文書の抜粋:
· · · · ·

避難する権利、移住する手段の提供、そのために必要な経済的支援は、条件無しで認めるべきなのです。
その上での原状回復のための措置を考えることになります。その順番は逆では無いのです。

 個人の生命は憲法13条、25条に認められた権利であり、命への被害の発生は最優先で防止されなければなりません。
原発放射能-除染の限界 避難する権利
 放射性物質による人体への影響は、それがどれだけ少ない量であってもゼロでは無いとの考え方から、「実行可能な限り低く」抑えるようにとICRP国際放射線防護委員会の勧告でも指摘されています。
 原子力施設の危険性は、突き詰めればこの放射性物質が拡散されることにより及ぼされる人体への危険性ですから、行政庁が設置を許可した原子力施設に関して、そこから放出される放射性物質による健康影響をゼロに抑える義務が当然にしてあります。
この大原則は、いささかもないがしろにしてはならないのです。

○ 除染とは
 福島原発震災により放出された放射性物質は、おおむね岩手県南部から宮城県、福島県、茨城県、群馬県、栃木県、埼玉県、東京都、千葉県、神奈川県を汚染し、さらに新潟県、山形県、秋田県、長野県、静岡県の一部にもその爪痕を残しています。
 この中でも汚染がひどいのは福島県浜通りと中通りですが、特に30キロ圏外では飯館村、伊達市、福島市の一部を含む原発から北西方向の強力な放射能の流れが認められています。
これらの地域は、チェルノブイリ原発事故の際には旧ソ連政府により強制移住させられた地域に相当する放射能が残留しているところもあり、本来ならば退避をすべき地域に相当しますが、国が決めた暫定的避難線量、年間で20ミリシーベルトに達しないとして、ほとんど避難地域から外されています。

· · · · ·

データ部分:
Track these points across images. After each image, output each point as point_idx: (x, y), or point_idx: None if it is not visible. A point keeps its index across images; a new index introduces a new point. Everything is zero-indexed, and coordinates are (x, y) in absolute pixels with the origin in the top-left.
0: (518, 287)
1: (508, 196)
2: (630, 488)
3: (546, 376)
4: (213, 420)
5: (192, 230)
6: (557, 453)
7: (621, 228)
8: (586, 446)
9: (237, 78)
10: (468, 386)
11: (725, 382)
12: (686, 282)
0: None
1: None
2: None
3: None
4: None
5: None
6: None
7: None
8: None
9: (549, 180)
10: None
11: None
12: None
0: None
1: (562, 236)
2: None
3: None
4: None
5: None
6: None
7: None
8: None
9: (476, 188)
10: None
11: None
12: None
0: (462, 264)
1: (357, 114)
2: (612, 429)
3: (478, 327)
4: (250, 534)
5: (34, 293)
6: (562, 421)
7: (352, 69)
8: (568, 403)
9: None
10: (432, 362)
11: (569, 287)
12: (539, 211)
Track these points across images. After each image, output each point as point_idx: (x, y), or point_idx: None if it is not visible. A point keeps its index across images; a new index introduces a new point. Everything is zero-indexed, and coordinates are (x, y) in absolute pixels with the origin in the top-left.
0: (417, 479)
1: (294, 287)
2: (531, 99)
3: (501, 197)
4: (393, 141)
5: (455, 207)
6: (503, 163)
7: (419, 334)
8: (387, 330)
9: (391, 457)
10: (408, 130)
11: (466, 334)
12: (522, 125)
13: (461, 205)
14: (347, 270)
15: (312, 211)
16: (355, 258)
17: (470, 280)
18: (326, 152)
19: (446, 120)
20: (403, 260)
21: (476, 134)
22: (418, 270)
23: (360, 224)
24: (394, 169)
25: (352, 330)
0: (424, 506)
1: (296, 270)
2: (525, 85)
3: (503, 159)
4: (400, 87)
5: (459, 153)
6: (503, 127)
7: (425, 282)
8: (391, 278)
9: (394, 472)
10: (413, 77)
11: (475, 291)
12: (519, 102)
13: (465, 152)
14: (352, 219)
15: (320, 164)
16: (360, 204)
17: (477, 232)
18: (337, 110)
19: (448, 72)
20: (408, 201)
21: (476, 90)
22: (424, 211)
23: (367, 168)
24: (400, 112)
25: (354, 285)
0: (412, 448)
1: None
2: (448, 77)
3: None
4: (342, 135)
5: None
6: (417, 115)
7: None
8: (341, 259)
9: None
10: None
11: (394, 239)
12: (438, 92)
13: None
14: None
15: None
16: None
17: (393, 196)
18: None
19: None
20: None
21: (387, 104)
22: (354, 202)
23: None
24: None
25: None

· · · · ·

練習問題:
• 1. 除染と避難の権利についての文章では、国が決めた暫定的避難線量は年間何ミリシーベルトとされていますか。
• 2. 除染と避難の権利についての文章を、最後の文の次から書き継いでください。
これらの行はここでは使いません。

各問の解答:
• 1. 年間20ミリシーベルトです。

• 2.
 
そこで最近進められているのが汚染を取り除いて被曝線量を引き下げようという「除染」です。

 現在進められている除染は、大きく二通りに分けられます。
まず、平均が毎時1マイクロシーベルトないしは年間1ミリシーベルトを下回る地域における、ホットスポットと呼ばれる比較的汚染の強い場所の除染活動です。
これはほとんど東日本全域にわたって存在する可能性のあるもので、特に雨水が溜まる場所、塵などが吹き溜まる場所、普段から汚染物やゴミなどが溜まっている場所、雨樋、路地裏、屋根の下、高速道路や幹線道路沿いなどが相当します。

このような汚染の除去は積極的に進めるべきで、特に子どもたちが遊ぶ公園や学校などの敷地については詳細な測定を行って除染すべきです。
 茨城、千葉、埼玉、東京、神奈川、群馬、栃木、新潟、山形、秋田、そして岩手などの都市部にはこういう地域が多いと思われます。
宮城については一部に福島県内と同程度の高い地域があることと山林がかなり汚染されていることで、福島県と状況はさして変わらない恐れがありますので、別に考える必要があると思われます。
 
もう一つの除染はまさしく「町ぐるみ除染」とも言うべき様相を呈している福島県内各地で行われる除染です。
除染にかかる費用の大半はおそらくここに投入されることになるでしょう。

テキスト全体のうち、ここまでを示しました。